Applications in which gastric volume is restricted
- Gastric balloon
Gastric balloon is an application performed endoscopically without the need for general anesthesia. In this method, a balloon with certain features for medical application is placed into the stomach endoscopically and then inflated. In this way, a volume restriction is provided in the stomach and thus excessive food intake is prevented.
- Adjustable Gastric Band
Adjustable gastric band is one of the bariatric methods that is not preferred much nowadays, while it was preferred more in the 1990s.
- Sleeve Gastrectomy
Sleeve gastrectomy surgery which is applied minimally invasive involves cutting the stomach vertically with the help of a technological tool that works with the stapling technique and creating a narrow gastric sleeve. In this procedure, the fundus and great curve of the stomach are removed.
There is evidence that there is variability in neural and endocrine signaling pathways that affect feeding behaviors, appetite, satiety and energy intake after this application.

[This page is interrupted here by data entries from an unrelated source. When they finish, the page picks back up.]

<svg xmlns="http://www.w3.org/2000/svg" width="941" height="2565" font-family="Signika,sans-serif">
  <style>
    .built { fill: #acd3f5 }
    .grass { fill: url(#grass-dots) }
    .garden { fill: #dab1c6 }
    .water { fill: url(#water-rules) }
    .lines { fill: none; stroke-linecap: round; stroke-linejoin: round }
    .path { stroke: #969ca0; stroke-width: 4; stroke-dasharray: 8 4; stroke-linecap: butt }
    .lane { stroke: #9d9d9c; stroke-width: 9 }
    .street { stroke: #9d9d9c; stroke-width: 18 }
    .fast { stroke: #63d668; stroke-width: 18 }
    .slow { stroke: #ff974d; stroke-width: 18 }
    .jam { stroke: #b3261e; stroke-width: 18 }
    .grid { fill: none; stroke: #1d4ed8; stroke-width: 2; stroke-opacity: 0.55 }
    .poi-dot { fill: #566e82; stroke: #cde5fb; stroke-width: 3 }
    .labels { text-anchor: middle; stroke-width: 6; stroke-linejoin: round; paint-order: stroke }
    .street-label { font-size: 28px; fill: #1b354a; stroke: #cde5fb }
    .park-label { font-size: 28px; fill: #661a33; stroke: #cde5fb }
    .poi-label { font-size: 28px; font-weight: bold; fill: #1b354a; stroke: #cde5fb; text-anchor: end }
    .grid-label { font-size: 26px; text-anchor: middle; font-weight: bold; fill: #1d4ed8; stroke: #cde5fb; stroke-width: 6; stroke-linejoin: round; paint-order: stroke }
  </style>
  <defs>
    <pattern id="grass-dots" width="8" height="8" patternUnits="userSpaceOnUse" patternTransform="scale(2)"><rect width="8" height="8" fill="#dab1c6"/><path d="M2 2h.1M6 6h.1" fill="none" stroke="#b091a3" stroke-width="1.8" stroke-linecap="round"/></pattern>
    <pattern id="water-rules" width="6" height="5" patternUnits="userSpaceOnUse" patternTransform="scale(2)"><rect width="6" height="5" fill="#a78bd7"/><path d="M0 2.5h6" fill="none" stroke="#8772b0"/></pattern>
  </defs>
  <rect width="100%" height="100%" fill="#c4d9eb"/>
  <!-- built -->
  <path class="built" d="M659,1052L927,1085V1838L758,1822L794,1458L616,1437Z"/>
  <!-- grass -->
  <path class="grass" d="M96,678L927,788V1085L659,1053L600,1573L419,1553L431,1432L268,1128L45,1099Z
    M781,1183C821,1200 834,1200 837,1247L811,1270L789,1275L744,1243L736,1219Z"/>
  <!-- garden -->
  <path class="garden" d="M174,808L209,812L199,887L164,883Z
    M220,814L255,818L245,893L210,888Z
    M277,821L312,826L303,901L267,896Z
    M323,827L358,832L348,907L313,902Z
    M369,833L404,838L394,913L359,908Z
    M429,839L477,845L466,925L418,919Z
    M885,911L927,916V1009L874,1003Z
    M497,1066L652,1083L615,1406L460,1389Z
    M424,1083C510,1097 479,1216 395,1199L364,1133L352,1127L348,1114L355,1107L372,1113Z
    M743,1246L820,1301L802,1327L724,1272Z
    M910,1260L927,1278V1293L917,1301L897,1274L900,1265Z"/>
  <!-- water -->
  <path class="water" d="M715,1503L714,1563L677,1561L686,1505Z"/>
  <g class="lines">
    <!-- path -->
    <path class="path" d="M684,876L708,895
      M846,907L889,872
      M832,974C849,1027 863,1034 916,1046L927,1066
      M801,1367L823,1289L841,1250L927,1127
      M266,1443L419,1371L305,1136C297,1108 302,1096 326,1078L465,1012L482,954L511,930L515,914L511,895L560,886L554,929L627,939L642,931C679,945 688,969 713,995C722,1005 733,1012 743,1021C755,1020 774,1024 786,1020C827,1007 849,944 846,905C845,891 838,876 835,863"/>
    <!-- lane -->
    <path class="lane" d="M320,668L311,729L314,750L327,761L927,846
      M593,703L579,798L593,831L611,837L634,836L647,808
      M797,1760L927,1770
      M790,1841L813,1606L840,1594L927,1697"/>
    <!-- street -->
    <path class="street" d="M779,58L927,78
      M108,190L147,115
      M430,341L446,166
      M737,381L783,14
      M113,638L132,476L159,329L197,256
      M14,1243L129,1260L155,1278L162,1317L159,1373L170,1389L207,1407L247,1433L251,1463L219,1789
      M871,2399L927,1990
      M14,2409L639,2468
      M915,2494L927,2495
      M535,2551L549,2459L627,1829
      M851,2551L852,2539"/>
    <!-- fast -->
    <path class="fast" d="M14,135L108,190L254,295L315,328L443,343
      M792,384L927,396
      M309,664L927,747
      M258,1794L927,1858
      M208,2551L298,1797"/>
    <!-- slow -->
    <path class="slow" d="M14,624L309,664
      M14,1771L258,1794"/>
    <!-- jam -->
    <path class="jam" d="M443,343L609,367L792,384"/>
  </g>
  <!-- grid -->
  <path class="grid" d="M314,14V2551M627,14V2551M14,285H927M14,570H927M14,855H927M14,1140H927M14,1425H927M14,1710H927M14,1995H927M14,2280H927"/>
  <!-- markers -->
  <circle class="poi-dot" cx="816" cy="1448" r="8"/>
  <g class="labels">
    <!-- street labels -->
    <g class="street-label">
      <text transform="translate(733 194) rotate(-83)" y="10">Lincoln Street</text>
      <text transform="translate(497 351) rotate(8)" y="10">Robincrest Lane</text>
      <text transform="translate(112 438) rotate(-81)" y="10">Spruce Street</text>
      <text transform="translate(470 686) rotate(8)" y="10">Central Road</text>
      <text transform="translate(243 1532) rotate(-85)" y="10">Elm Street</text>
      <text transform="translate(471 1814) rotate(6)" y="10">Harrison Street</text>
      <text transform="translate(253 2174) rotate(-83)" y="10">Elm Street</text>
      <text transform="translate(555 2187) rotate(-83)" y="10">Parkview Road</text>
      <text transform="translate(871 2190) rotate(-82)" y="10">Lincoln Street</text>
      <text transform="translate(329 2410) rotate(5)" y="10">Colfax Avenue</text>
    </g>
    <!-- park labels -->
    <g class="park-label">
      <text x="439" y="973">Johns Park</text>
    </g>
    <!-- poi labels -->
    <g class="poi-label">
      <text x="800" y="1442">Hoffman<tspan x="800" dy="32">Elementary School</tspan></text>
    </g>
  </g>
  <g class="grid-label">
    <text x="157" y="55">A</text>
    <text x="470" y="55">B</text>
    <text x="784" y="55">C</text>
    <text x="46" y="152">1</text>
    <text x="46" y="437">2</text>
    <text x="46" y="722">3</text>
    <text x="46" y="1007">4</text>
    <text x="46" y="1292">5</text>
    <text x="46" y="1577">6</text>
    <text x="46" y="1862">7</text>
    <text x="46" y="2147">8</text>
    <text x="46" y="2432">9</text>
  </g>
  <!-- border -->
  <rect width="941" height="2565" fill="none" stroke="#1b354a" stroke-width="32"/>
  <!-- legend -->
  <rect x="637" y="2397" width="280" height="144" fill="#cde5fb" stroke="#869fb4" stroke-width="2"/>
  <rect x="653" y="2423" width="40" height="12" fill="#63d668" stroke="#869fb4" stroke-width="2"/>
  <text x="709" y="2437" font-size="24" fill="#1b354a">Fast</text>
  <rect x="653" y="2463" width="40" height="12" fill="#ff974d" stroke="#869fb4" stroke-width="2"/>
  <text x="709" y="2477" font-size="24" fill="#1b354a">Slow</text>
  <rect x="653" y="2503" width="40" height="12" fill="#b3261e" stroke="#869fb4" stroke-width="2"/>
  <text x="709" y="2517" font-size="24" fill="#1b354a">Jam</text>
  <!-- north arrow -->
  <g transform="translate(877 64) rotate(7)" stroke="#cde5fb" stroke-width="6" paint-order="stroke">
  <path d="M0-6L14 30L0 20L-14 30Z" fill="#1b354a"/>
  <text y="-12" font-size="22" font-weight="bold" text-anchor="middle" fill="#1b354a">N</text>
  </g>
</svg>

- Vertical Band Gastroplasty
This procedure of bariatric surgery is not a very preferred type. The front and back parts of the stomach are fastened together with staples, and a ring is attached to the end of this connection to prevent the stomach from expanding.
- Biliopancreatic Diversion
With the biliopancreatic method, it is aimed to disrupt the absorption of fat and carbohydrates. Two-thirds of the stomach is removed and the remaining stomach is connected to the middle of the intestine.
- Duedonal Switch
Another alternative method to the BPD method is the duodenal switch method. Vertical gastrectomy is performed instead of distal gastrectomy with DS. Most of the stomach is removed, the small intestine is divided and one end is joined to the stomach. The food coming into the stomach goes directly into the intestine. Absorption is aimed with the digestive enzymes secreted from the stomach and pancreas.
Combined (restrictive and malabsorptive) bariatric procedures
Roux-En-Ygastric Bypass (RYGB)
In this procedure, a small gastric pouch is created to keep the stomach and the rest of the duodenum away from food. The length of the bypassed small intestine can be varied to increase or decrease the amount of malabsorptive component. Despite the proven success of Roux-N-Y Gastric Bypass, there are many complication risks.